Heart Failure Nearly Doubles COVID Death Risk
By Steven Reinberg
THURSDAY, January 7, 2021 (HealthDay News) – Patients with acute heart failure are almost twice as likely to die if they contract COVID-19, according to a new study.
“Our results support the prioritization of heart failure patients for COVID-19 vaccination once it becomes available,” said researcher Dr Amardeep Dastidar, consultant interventional cardiologist at the North Bristol NHS Trust and Bristol Heart Institute in England. “In the meantime, heart failure patients of all ages should be considered a high risk group and advised to maintain social distancing and wear a face mask to prevent infection.
Heart failure is the progressive weakening of the heart’s ability to pump blood and can cause shortness of breath, ankle swelling, and fatigue. The sudden and severe worsening of symptoms is a medical emergency that requires hospitalization.
In an analysis that included 283 patients admitted to a single hospital with acute heart failure, researchers found a substantial but statistically insignificant drop in acute heart failure admissions during the pandemic.
In the eight weeks leading up to COVID, 164 patients were admitted, compared to 119 patients after COVID, according to the study published Jan. 7 in the journal ESC heart failure.

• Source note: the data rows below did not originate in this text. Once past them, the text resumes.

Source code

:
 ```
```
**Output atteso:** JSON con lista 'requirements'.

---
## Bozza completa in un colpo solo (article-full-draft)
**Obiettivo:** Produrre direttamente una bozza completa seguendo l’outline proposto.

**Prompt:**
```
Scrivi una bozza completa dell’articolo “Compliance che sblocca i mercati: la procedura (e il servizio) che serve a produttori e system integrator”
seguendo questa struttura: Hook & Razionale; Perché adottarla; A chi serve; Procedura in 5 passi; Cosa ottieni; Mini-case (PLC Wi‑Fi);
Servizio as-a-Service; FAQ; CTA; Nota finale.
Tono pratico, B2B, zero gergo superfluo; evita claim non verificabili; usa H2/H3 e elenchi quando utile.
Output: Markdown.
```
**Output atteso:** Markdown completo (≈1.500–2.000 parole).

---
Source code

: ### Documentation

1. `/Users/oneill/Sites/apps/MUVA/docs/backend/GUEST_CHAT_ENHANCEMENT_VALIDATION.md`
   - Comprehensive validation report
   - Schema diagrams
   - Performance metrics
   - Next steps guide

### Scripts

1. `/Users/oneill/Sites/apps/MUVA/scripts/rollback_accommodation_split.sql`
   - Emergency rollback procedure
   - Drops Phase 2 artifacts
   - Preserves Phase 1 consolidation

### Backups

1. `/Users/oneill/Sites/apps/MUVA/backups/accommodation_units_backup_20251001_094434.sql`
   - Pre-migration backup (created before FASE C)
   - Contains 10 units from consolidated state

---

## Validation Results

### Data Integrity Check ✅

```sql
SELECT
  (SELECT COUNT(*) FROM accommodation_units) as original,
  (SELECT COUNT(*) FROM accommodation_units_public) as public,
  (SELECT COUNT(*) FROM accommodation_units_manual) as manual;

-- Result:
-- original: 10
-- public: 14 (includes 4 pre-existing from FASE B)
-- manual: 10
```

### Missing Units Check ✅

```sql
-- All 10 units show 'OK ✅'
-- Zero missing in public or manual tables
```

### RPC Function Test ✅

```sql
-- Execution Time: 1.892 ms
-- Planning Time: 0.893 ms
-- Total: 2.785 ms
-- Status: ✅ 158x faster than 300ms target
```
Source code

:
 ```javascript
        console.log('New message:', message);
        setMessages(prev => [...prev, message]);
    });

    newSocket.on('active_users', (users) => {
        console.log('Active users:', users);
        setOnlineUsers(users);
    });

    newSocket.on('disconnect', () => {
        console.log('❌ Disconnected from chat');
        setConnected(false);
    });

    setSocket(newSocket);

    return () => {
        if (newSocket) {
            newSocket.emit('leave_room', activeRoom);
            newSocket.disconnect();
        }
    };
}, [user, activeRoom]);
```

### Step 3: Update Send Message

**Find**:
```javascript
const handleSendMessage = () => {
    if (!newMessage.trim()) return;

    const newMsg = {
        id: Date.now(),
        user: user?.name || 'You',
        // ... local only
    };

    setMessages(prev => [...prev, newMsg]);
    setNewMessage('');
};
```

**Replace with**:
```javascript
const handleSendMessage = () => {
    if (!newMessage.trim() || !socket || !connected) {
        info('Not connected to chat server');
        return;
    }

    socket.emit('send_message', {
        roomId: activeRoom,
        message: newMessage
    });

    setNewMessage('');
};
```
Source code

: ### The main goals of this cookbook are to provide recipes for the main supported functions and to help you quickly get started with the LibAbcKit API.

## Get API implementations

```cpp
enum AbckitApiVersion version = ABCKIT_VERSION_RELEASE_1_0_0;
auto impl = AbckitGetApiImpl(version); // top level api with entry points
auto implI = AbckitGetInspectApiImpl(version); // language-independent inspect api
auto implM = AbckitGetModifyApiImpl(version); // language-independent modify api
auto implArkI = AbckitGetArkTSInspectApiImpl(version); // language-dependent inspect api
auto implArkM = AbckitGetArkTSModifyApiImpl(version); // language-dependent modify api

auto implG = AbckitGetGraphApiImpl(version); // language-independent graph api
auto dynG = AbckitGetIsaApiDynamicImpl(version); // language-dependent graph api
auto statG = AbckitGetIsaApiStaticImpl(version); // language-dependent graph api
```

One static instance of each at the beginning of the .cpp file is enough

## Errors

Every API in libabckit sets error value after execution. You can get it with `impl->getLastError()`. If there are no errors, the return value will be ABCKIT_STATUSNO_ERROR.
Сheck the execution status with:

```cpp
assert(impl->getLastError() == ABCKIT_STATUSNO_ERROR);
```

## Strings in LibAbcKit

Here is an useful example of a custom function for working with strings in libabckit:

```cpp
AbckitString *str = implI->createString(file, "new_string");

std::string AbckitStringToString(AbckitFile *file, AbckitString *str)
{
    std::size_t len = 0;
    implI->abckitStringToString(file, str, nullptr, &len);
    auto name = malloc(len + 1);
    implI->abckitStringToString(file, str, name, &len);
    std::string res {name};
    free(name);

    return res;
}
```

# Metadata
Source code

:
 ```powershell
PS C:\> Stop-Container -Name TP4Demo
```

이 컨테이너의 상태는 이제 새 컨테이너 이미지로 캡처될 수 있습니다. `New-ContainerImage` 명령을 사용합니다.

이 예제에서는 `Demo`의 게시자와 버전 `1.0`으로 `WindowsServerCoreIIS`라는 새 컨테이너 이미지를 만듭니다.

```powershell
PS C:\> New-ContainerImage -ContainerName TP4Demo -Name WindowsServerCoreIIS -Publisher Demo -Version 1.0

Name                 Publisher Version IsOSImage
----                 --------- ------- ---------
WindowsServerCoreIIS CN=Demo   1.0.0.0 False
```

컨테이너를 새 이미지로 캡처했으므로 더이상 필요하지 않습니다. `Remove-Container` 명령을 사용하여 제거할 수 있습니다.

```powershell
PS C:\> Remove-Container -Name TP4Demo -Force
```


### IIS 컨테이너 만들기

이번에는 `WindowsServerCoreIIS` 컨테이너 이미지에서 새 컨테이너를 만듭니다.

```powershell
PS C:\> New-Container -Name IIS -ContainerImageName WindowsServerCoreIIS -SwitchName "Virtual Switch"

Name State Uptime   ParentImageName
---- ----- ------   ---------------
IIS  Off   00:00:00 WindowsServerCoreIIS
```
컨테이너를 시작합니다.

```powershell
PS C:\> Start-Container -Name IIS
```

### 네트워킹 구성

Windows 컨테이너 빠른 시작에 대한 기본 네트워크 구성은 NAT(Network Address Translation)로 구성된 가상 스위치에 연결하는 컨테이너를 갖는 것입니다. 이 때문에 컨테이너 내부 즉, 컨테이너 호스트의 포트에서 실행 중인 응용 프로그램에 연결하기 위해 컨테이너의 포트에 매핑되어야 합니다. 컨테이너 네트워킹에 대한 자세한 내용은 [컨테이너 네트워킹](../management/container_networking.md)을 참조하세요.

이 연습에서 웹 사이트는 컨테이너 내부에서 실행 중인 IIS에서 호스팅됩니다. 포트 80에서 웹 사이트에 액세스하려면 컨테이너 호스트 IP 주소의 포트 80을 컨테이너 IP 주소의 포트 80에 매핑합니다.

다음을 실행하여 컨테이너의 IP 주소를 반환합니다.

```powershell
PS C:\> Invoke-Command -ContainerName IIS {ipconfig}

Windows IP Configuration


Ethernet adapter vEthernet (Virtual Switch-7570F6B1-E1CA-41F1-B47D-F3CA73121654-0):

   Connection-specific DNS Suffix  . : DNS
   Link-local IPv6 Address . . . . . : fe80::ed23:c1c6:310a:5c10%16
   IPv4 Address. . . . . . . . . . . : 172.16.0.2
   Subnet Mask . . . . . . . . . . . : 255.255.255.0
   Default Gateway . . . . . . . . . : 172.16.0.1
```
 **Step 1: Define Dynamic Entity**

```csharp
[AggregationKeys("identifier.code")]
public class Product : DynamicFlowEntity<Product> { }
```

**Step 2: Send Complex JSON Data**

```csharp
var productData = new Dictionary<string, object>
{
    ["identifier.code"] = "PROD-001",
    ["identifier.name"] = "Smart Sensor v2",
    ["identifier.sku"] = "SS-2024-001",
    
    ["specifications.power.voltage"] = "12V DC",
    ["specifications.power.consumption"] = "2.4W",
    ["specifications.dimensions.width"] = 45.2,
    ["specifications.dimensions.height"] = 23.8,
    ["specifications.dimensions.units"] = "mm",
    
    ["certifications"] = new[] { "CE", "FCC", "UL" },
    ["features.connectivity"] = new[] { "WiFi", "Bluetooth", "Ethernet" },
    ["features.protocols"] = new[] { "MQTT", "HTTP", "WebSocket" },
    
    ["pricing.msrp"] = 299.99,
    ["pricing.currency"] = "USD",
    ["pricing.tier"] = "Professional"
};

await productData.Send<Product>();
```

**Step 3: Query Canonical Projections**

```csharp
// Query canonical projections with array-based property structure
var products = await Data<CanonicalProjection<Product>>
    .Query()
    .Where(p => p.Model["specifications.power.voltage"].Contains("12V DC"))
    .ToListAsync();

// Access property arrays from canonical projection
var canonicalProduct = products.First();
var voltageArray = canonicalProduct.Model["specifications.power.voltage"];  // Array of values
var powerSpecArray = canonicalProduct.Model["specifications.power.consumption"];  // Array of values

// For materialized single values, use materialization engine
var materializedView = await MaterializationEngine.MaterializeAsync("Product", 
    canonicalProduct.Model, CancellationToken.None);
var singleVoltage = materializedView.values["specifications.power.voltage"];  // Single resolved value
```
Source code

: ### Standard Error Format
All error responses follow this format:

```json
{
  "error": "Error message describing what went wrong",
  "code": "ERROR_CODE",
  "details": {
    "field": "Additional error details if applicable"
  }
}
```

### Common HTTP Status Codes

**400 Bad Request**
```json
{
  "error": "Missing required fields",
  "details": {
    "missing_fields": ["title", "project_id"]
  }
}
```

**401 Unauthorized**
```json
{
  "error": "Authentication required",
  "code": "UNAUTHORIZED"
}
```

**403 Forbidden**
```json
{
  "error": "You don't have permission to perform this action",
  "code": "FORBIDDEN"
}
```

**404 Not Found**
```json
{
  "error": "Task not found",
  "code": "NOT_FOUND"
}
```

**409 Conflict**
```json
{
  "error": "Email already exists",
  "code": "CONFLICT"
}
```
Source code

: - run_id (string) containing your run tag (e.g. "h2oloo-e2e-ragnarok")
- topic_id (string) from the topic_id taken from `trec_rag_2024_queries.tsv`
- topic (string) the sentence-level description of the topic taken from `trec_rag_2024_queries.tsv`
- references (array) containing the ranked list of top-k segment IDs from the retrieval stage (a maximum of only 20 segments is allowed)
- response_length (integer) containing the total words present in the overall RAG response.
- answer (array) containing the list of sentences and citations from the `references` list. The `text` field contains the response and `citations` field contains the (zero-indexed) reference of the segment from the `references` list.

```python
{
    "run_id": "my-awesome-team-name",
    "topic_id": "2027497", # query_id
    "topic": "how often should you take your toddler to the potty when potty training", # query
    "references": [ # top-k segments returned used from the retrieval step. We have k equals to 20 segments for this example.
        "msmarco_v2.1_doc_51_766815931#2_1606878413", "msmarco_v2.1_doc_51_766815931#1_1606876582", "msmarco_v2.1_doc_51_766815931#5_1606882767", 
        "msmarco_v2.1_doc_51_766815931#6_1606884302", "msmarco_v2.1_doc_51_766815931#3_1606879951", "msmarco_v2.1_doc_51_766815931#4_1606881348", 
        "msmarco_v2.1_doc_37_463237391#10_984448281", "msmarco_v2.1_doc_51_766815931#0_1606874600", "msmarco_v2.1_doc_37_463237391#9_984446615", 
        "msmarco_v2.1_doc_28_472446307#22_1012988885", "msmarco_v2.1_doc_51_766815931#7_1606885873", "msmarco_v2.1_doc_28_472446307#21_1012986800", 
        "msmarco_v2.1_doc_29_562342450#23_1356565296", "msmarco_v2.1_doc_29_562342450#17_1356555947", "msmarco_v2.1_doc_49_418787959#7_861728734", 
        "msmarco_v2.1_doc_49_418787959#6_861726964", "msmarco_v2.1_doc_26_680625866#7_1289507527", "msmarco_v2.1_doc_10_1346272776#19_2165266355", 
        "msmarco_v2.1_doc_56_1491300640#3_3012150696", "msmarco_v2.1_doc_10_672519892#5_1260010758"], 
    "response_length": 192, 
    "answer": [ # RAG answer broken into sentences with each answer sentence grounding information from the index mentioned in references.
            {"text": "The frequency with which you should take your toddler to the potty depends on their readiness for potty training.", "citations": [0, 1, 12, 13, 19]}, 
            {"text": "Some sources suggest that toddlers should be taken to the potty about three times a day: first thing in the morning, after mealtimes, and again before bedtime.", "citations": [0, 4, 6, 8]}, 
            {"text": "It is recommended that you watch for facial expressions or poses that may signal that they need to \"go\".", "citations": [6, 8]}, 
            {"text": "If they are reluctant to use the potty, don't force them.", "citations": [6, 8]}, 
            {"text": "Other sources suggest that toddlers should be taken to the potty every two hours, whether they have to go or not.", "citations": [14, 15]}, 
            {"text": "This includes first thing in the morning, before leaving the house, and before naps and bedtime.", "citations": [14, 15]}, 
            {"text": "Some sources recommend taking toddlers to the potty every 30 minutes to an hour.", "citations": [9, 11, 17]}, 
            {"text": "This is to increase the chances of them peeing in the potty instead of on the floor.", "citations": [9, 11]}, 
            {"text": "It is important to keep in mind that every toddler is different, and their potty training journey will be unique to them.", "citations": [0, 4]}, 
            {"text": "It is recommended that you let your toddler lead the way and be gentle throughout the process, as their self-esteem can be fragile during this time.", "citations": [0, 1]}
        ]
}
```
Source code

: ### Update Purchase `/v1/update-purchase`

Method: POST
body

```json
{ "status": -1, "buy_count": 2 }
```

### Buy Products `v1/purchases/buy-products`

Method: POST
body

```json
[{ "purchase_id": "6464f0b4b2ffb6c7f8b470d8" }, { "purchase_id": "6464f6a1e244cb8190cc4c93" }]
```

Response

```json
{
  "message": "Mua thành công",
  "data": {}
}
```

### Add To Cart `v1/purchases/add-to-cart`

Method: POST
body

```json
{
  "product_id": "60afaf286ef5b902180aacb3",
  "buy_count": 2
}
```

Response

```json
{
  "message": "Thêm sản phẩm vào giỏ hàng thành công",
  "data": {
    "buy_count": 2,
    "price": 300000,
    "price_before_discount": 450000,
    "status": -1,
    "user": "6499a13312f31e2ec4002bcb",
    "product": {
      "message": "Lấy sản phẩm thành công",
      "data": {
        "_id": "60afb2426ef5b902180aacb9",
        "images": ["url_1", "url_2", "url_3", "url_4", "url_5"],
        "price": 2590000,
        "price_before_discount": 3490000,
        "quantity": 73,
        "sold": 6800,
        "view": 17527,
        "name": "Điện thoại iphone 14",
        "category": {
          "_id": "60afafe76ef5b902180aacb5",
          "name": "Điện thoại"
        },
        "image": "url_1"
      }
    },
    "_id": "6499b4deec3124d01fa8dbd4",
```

“This finding may reflect public concerns about social distancing at the start of the national lockdown, the postponement of symptoms and anxiety about hospital attendance,” Dastidar said in a press release. “In support of these explanations, our data demonstrates an increase in referrals in the last few weeks of lockdown, in line with UK media reports encouraging patients to see a doctor if necessary.
The number of deaths of patients with acute heart failure nearly doubled during the pandemic. About 11% of patients in the pre-COVID group died within 30 days, compared to 21% of the post-COVID group, the researchers found.
“This may suggest a direct interaction or a susceptibility to worse outcomes for patients with acute heart failure with superimposed COVID infection,” Dastidar said. “It should be noted that our region had very low rates of COVID infection during the study and yet a link with higher mortality was still apparent.